Strse (rhymes with terse) is a string DSL for Scheme.

(strse "this is freaking awesome"
        "is" "at"
        (only second "at") "was so"
        (only third 'word) string-upcase
        "frea" "ve"
        "king" "ry"
        (=> adjective "very") (conc adjective ", " adjective)
        (only last 'word) "nice")

⇒ “that was SO very, very nice”

The first argument is the source string, followed by any number of alternating search patterns and replacement expressions.

Search patterns

Strse is nothing but a thin, glory-hogging, unnecessary veneer on top of Alex Shinn’s wonderful irregex, so search patterns can be both Unix style regexes and sexp style SREs.

(strse "banana" "na$" "lity")

⇒ “banality”

(strse "banana" 'eol "rama")

⇒ “bananarama”

Replacement expressions

Replacement expressions are a single expression (but one that has access to all of Scheme, including begin, let etc).

Replacement expressions have access to two anaphoric vars. You can get the whole input string (for the current step) with the name it, and you can get the matches and submatches by giving numeric arguments to m. So (m 0) is the whole match, and (m 1) the first submatch etc.

If a replacement expression evaluates to a string, that becomes the replacement text for the match.

If it evaluates to a procedure, it is applied to the matched substring (as a whole, not considering submatches). If that outputs a string, that becomes the replacement text for the match.

If you supply a literal SRE, all named submatches are bound to their names!

(strse "oh my word" (: word " " (=> pronoun word)) pronoun)

⇒ “my word”

(strse "oh my word" (: word " " (=> pronoun word))
       (conc pronoun pronoun pronoun))

⇒ “mymymy word”

What the heck is a “literal SRE”? Normally, irregex SREs are quoted symbols or lists.

(strse "all vampires are named" 'word "dracula")

⇒ “dracula dracula dracula dracula”

But if strse sees a pair that does not start with quote or quasiquote, it’ll get access to the named submatches in there (and then add the quote for you). Atoms are not messed with, so you can supply previously bound regexes:

(let ((lucy '(: word space word)))
  (strse "all vampires are named" lucy "dracula"))

⇒ “dracula dracula”

In that case, it can’t see inside of those regexes in order to bind submatches to names.

Replacement operators

You can optionally add a single operator.

If you don’t, you get your garden variety replace all, one pass.

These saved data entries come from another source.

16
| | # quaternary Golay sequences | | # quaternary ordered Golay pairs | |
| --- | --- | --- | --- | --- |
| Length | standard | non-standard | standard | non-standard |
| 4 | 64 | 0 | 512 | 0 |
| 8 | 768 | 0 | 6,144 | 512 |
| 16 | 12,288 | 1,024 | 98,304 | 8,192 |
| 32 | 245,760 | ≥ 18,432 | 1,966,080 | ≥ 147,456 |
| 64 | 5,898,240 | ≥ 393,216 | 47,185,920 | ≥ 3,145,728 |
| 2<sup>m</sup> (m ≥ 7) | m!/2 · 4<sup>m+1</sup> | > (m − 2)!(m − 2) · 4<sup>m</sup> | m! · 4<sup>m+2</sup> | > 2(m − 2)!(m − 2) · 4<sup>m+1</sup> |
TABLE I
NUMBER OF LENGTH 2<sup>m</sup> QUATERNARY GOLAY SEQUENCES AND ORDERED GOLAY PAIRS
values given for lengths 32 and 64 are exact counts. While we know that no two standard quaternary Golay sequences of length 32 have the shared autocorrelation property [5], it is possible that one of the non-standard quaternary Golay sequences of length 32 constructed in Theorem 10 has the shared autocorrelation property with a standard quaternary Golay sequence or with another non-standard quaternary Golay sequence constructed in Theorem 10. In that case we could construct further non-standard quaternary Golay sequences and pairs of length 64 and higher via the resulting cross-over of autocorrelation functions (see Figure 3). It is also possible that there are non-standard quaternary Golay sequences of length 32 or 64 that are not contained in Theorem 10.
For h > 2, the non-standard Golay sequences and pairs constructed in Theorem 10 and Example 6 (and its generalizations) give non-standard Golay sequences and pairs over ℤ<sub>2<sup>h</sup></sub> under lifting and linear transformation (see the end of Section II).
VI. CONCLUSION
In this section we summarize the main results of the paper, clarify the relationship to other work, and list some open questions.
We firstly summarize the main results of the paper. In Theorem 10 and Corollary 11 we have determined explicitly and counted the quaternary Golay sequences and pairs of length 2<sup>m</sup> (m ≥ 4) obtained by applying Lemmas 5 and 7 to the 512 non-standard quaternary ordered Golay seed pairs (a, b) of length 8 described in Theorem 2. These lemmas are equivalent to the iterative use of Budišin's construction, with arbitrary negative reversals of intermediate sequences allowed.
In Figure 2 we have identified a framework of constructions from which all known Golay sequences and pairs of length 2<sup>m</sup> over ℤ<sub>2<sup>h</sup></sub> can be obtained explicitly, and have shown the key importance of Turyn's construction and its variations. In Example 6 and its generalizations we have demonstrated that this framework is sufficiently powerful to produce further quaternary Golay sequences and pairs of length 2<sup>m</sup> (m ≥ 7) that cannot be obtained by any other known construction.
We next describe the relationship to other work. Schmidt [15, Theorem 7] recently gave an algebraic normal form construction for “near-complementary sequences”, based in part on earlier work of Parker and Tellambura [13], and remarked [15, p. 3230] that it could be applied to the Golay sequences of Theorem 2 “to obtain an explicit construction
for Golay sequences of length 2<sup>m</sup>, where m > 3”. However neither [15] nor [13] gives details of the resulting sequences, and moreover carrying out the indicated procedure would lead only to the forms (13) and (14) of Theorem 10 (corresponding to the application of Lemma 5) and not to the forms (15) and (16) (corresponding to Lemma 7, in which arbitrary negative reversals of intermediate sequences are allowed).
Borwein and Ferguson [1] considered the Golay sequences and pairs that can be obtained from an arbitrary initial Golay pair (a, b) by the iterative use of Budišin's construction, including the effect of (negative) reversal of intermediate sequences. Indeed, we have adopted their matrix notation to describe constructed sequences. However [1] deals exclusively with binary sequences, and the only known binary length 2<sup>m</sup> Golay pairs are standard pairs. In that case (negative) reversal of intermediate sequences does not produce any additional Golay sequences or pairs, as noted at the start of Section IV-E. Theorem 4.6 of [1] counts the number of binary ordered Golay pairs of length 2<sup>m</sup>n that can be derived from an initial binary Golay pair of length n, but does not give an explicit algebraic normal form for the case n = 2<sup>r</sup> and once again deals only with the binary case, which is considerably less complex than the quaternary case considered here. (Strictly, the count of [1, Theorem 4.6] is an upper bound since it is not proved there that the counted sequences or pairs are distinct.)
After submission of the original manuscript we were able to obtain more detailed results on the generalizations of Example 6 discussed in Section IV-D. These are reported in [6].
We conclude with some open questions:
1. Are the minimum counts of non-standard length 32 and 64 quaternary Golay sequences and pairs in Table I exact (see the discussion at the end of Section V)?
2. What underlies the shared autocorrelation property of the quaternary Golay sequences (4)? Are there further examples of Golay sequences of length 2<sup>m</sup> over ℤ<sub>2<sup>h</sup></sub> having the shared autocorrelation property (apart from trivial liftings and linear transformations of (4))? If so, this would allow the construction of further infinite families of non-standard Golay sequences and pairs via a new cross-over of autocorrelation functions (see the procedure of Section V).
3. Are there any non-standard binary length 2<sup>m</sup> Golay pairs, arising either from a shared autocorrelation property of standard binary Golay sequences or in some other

then, entire, and return go on the replacement, and the others go on the search pattern.

then

If you just want to execute side-effects on a match without changing the string, wrap them in a then special form. This also provides an implicit begin.

(strse "hippopotamus"
       "elephant" (then (print "I saw an elephant!"))
       "hippo" (then (print "I saw a hippo!"))
       "tiger" (then (print "I saw a cat!")))

I saw a hippo!

⇒ “hippopotamus”

Another example:

(define (acc)
  (let ((things '()))
    (lambda thing
      (if (null? thing)
      things
      (push! (car thing) things)))))

(define (extract str)
  (define digs (acc))
  (define words (acc))
  (strse str
     (= 3 num) (then (digs (string->number (m 0))))
     (+ alpha) (then (words (m 0))))
  (list (digs) (words)))

(extract "it will get 234 and 123 and 747 but not 1983 or 42 but then again 420")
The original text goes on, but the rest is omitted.